Not that this will have any effect, of course.
 
 
Cat Chant
10:48 / 06.04.06
Mattvara - thanks for that "those guys" link. I had far too little untamed hatred and anger within me today until I watched the video. Kevin Carlyon is 'so gay that even George Michael would yell fag at him', is he? Well, that's put him in his place. And George Michael in his. And, of course, me in mine. I also loved the confused rhetoric around (a) date rape and (b) women's responsibility not to feed men's egos by fucking them.

(In other words, people, don't click on that link up there, it'll just spoil your day.)
 
 
matthew.
12:29 / 06.04.06
Hokay.
 
 
Regrettable Juvenilia
12:40 / 06.04.06
For those who haven't clicked on the link because they're at work, mattvara, could you offer a brief summary of its content?
 
 
Less searchable M0rd4nt
12:47 / 06.04.06
Whoa. Just clicked that link. mattvara, WTF are you on eh? That's just... damn, I mean, I know you're relatively new but surely the most cursory glance around Barbelith would awaken you to the fact that using 'gay' as a perjorative (not to mention related slurs) is a) offensive, b) pigfuckingly stupid and c) going to get you hauled up and roasted in pretty short order.

I suggest you go and read the wiki again, with particular reference to this part. There's even a Venn diagram which you may find educational.

When you've done that, I strongly recommend that you apologise for posting a link with homophobic content.
 
 
matthew.
13:26 / 06.04.06
Requested to delete the link.

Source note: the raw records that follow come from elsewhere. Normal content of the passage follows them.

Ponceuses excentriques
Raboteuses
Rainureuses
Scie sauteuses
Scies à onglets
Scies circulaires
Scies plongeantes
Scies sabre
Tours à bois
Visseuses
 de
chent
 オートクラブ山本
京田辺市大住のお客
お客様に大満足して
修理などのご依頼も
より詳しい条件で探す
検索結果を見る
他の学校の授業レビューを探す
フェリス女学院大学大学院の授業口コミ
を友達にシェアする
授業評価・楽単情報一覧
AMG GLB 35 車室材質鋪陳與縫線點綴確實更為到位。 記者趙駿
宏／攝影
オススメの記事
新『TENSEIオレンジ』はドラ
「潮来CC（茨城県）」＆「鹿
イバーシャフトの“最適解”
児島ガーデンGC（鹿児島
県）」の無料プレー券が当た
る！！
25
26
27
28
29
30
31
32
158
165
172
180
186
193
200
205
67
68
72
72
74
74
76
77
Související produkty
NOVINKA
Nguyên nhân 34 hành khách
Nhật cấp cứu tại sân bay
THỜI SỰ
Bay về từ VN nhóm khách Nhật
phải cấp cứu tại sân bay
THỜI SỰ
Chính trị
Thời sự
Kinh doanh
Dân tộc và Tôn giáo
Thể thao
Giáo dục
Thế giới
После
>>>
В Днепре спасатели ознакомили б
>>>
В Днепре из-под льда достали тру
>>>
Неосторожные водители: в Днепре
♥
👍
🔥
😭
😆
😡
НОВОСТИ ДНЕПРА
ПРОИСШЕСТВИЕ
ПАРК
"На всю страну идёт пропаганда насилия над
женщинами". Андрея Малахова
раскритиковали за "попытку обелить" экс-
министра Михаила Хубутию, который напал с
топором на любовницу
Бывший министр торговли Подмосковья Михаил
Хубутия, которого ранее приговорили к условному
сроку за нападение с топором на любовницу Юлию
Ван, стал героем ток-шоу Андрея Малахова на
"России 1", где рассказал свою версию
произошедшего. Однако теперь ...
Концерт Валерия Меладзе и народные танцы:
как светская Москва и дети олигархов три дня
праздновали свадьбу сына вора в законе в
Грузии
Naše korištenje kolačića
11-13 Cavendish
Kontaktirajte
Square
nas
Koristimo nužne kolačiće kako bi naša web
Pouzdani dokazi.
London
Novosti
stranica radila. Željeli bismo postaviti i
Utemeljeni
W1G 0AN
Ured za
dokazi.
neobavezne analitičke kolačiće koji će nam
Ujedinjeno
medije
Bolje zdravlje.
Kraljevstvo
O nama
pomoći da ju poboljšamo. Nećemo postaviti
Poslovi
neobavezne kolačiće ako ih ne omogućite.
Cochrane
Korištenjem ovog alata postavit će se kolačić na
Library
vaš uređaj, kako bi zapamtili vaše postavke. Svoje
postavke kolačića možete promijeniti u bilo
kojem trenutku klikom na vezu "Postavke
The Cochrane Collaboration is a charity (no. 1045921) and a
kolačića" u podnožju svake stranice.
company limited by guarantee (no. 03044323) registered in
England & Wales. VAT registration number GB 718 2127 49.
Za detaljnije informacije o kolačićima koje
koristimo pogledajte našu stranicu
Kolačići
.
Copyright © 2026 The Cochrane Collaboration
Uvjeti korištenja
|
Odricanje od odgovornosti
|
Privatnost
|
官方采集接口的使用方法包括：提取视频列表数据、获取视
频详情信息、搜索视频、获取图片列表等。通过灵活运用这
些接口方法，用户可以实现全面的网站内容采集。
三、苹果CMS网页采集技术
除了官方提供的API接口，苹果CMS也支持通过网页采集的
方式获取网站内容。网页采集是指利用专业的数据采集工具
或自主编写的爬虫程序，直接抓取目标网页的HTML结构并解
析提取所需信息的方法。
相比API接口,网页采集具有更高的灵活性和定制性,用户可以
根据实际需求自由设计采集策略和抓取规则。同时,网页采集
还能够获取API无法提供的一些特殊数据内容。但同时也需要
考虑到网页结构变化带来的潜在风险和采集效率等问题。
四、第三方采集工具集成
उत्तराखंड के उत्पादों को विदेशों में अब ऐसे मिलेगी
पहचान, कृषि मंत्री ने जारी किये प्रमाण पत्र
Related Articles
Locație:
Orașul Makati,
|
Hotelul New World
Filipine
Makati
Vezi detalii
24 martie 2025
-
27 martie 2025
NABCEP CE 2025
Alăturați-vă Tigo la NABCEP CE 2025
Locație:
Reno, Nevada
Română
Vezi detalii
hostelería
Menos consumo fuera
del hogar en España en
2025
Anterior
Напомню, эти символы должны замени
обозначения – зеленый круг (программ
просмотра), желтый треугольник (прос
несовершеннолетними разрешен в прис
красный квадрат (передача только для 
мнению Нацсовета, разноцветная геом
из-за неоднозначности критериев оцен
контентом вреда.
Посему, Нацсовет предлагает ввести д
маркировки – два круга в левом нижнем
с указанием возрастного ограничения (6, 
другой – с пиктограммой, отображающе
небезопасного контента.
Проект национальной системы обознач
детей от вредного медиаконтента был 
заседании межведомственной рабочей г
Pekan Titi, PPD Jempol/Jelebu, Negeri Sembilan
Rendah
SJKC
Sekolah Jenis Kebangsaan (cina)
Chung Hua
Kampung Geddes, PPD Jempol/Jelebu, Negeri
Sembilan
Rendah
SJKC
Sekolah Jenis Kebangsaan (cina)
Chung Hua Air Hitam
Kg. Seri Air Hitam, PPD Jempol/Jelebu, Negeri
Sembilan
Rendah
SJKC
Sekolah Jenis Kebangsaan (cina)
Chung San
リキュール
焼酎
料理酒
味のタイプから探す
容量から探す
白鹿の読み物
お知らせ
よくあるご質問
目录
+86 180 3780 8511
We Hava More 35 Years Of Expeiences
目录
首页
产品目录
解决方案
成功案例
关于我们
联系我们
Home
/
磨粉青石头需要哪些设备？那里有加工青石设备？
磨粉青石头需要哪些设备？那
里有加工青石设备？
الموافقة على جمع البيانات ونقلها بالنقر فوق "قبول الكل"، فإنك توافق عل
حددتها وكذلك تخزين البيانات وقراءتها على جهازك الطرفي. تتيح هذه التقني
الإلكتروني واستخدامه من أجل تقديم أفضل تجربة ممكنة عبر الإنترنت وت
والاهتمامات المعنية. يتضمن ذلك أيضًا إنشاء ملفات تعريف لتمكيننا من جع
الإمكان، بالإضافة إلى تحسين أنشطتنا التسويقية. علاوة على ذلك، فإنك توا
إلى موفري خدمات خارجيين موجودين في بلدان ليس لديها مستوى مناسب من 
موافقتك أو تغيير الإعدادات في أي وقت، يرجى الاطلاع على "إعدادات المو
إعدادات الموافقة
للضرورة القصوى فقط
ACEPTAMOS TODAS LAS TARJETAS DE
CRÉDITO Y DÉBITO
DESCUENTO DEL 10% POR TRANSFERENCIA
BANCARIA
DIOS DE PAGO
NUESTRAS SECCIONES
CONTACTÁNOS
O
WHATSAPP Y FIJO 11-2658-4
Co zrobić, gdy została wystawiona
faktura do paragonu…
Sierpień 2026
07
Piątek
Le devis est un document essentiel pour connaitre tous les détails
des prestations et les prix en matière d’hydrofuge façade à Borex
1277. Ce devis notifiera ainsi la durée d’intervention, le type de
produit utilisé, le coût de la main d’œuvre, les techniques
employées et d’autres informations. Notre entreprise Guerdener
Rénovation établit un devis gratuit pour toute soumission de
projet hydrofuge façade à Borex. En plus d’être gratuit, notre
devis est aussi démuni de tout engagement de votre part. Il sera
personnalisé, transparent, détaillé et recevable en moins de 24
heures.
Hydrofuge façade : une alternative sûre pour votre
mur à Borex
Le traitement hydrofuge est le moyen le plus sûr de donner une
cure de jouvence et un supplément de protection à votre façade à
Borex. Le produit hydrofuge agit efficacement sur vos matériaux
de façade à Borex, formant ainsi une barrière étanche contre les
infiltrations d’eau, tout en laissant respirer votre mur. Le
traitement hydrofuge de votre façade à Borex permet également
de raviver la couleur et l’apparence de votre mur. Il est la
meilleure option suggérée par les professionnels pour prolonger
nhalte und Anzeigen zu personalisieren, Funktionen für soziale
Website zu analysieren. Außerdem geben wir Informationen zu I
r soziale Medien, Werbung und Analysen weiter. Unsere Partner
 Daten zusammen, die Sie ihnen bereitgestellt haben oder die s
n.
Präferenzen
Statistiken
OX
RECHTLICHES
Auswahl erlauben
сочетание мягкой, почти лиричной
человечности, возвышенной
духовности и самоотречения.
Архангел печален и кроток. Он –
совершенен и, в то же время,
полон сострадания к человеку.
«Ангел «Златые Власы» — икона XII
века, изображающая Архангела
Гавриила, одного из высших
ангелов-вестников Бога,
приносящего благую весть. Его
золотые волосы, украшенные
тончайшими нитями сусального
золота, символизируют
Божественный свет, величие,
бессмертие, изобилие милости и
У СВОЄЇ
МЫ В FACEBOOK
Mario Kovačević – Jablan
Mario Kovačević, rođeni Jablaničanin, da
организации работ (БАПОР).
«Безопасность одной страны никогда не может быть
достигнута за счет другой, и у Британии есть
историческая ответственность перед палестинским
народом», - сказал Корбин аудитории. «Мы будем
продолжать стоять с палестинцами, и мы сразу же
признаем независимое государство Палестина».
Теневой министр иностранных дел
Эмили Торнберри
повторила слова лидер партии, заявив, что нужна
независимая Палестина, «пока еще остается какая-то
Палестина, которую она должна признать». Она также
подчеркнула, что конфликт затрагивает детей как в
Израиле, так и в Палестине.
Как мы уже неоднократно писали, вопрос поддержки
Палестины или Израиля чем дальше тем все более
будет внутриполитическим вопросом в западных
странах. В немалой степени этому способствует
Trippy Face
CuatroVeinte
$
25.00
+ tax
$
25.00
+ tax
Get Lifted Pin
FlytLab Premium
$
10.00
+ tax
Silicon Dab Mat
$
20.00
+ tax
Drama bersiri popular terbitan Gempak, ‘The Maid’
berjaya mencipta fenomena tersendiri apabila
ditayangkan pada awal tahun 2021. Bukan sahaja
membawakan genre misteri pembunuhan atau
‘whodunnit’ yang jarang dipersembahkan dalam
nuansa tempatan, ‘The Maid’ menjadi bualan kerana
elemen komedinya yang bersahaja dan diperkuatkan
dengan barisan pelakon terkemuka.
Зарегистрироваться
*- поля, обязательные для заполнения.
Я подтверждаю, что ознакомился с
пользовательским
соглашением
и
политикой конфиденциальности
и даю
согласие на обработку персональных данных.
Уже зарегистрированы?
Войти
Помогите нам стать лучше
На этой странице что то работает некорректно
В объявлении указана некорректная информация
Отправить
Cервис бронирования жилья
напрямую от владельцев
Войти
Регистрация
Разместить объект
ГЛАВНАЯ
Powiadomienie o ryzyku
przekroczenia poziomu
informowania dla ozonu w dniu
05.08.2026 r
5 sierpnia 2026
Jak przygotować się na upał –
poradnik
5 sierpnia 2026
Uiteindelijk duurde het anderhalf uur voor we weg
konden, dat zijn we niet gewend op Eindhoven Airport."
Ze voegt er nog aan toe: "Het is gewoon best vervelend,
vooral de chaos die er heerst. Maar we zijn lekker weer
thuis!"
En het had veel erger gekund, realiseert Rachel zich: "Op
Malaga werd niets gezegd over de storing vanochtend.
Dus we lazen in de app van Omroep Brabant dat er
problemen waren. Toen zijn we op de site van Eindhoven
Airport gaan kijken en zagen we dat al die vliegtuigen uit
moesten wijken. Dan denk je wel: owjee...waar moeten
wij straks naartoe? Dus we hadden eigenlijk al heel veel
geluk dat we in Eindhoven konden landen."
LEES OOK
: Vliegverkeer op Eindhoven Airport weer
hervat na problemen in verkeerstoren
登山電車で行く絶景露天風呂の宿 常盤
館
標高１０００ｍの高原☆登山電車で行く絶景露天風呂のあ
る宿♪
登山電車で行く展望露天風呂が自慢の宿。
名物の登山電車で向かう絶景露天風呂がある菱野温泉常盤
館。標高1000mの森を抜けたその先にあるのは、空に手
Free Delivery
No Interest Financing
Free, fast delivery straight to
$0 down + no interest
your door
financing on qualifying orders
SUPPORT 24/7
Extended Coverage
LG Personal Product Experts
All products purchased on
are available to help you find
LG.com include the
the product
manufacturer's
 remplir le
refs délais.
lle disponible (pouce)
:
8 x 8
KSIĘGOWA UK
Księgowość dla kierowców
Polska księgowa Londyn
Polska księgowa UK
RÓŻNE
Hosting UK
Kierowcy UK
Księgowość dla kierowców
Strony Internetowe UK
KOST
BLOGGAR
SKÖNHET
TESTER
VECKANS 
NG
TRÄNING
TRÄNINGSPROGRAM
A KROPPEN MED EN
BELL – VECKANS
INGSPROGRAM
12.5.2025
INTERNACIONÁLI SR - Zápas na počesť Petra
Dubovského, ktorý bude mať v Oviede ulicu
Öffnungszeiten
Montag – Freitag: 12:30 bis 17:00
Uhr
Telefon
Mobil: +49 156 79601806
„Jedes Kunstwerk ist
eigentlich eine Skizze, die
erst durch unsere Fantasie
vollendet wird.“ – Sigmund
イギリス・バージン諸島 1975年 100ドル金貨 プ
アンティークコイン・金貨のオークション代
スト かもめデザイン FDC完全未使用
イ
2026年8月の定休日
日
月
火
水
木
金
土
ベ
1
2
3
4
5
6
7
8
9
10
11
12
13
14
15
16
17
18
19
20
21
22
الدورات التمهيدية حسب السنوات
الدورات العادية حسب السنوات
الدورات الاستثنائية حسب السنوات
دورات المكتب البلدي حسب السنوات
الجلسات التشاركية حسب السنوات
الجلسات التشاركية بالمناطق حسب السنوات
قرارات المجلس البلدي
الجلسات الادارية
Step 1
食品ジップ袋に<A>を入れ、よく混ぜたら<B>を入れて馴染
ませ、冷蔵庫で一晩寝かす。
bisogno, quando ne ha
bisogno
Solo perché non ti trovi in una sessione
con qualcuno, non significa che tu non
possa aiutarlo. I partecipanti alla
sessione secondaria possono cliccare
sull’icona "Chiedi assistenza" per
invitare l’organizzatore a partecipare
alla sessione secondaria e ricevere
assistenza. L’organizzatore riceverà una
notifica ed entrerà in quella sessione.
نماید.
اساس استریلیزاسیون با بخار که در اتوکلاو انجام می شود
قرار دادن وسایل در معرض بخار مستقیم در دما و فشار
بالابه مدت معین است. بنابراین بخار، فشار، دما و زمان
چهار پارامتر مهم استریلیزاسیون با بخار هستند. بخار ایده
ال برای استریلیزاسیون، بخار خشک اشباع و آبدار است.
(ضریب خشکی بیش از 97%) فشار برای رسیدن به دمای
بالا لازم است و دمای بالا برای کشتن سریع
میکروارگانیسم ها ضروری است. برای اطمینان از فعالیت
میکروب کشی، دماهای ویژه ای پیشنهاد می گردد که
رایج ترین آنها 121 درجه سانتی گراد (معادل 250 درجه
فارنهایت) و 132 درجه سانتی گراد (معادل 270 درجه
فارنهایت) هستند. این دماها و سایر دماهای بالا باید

I thought that perhaps people would find the use of the word "douchebaggery" funny. I had forgotten the "fag" portion of the video. Really, it was the "douchebaggery" part that I found hilarious. That being said, I still shouldn't have linked to any homophobic content, no matter how (relatively) funny I found other parts of it.

Considering my reaction to zoemancer, this is perhaps hypocritical of me. I sincerely apologize for my severe lapse in judgment. It was in bad taste.
 
 
Quantum
14:00 / 06.04.06
Homophobic links aside, that dude Kevin does look like a git. The pagan/medallion man crossover really doesn't work for him (or anybody).
 
 
Ex
07:56 / 07.04.06
I'm checking on my students' essay plans by email, so google mail has picked up the word 'essay' and started including advertising links to buy-an-essay sites. No, you bloody cheating fuckfucks! And are you offering the same thing to my highly intelligent, but extremely stressed and deeply in debt students? I refuse to sit through another tearful plagiarism committee.
 
 
Cat Chant
11:00 / 07.04.06
Thanks, mattvara.
 
 
Cat Chant
11:04 / 07.04.06
That's a thanks without invisible %%s, this time, btw. I appreciate the apology a lot.